Soon Jim Calhoun is in the big city, a big, burly fish out of water, also searching for his beloved sister. Joining the search party is social worker Lynn (Crosby). But super-evil baddie Johnny Dee (Cannon) is going to make life especially hard for the well-meaning trio, who, despite all their social differences, have banded together to save Betsy from a life of squalor. Will Calhoun and his friends succeed in their TRACKDOWN?
Trackdown is a quality example of the "disgruntled man searching for his wife/sister/daughter" movie exemplified by the likes of Hardcore (1979), Broken Angel (1988), and, most recently, Taken (2008). While there are other examples, Trackdown predates the aforementioned three titles, and, as you might expect, is dripping with 70's style. Thank goodness for movies like Trackdown, which show L.A. back in the day in all its gritty glory. While the surface is loaded with rotary phones, wide ties, and bellbottoms, the underlying message seems to be that the city is filled with harsh realities and uncaring people, and scavengers will take advantage of you if you don't have a support system of people who care.
One of those people happens to be Erik Estrada. His youthful energy pours through in this early role, and he has some stylish shirts and a killer van to boot. He even takes Betsy to a very interesting dance club with a live band at one point. Director Heffron was going for realism for the most part, which pays off today in the sense of it being a fascinating time capsule.
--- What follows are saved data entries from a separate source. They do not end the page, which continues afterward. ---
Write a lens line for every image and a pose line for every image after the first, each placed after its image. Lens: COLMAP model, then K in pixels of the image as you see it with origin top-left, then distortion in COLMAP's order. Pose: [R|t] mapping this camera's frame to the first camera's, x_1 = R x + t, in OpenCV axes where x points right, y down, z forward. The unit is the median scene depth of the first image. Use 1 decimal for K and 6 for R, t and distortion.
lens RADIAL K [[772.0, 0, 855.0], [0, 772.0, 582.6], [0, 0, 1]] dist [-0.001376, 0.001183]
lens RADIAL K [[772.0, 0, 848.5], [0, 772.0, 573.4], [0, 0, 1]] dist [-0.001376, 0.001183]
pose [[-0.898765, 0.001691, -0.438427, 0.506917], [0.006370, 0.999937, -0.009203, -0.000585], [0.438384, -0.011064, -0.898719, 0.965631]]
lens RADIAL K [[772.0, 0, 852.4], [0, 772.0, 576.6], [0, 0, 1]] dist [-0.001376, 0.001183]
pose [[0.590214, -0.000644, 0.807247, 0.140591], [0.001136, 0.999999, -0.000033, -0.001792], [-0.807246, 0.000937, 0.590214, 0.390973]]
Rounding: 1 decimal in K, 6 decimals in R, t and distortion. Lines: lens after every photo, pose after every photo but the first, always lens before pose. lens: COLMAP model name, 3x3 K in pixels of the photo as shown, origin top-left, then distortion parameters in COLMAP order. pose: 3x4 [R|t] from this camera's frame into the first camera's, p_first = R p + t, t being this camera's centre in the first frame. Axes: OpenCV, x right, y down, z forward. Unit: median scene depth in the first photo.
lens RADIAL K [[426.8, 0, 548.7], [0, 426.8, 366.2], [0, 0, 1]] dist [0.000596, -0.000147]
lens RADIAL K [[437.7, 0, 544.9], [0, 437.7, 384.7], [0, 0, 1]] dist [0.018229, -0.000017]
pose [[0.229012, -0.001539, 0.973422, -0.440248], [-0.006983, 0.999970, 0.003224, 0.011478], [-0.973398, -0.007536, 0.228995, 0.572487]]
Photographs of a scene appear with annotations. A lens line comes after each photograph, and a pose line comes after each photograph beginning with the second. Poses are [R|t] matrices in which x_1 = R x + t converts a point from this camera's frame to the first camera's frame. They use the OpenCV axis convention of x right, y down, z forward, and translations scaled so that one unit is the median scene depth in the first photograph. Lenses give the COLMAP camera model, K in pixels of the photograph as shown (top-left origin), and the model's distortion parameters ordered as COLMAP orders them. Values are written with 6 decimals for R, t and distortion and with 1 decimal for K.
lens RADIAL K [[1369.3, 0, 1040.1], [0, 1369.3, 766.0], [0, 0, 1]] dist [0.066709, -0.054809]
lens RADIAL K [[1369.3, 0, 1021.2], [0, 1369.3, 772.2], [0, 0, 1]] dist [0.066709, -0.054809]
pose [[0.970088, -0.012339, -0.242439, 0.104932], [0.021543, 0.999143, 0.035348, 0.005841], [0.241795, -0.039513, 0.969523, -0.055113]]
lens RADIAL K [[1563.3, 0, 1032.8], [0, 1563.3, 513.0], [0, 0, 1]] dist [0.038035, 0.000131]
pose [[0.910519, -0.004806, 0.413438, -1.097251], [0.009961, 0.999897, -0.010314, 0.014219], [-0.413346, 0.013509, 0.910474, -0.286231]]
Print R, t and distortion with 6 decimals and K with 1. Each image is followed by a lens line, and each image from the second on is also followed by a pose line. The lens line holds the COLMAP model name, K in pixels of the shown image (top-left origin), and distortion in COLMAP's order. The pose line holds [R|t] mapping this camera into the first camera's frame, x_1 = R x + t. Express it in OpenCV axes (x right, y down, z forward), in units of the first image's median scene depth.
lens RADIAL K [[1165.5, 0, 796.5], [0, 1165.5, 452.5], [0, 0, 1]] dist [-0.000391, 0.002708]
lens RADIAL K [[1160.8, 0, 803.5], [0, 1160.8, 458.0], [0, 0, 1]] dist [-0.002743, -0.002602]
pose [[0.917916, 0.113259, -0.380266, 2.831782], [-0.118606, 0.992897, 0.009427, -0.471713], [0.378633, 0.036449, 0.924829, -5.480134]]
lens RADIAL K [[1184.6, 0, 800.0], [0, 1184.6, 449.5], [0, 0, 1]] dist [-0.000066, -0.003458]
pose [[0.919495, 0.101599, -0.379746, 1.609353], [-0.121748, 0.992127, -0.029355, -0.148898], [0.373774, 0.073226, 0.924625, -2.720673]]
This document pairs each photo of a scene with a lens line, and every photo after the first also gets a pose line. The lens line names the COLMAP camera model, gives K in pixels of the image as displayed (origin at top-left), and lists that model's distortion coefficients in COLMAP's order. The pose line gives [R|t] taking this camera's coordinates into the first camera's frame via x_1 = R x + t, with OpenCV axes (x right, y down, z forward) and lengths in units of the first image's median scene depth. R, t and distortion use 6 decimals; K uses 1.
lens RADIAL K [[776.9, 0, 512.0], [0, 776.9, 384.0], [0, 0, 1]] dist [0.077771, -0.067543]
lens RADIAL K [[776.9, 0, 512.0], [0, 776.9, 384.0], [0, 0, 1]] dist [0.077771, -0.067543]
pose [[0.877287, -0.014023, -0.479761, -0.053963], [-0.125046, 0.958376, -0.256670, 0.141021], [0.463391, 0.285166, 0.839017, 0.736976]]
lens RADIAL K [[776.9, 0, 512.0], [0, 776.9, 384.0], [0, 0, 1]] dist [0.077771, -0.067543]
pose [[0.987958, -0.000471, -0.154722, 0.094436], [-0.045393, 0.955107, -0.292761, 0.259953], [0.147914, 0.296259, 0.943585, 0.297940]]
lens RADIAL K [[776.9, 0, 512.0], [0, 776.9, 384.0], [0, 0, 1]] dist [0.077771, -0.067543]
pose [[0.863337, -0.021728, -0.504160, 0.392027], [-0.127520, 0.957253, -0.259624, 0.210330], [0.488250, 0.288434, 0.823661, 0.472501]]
But the true reward of this realistic approach is that there is no treacly sentimentalism or preachy messages, just Jim Mitchum with a shotgun dispensing Montana justice. Now that's a trackdown we can get behind.
It's hard to pick a favorite Mitchum: Jim, Chris or Robert. Each time we think we have a fave, along comes a Code Name: Zebra (1987) or a mega-winner like the awesome Final Score (1986). But for the purposes of today's review, Jim is in the driver's seat, and we couldn't be happier. Jim Calhoun brings a dose of reality to those L.A. airheads, in the form of some good beat-em-ups and an extremely well-directed action setpiece in an elevator shaft. While Cathy Lee Crosby and Anne Archer provide nice cast additions, Mitchum makes you root for Calhoun. Featuring the end credits song "Runaway Girl" by none other than Kenny Rogers, we feel Trackdown is worth tracking down.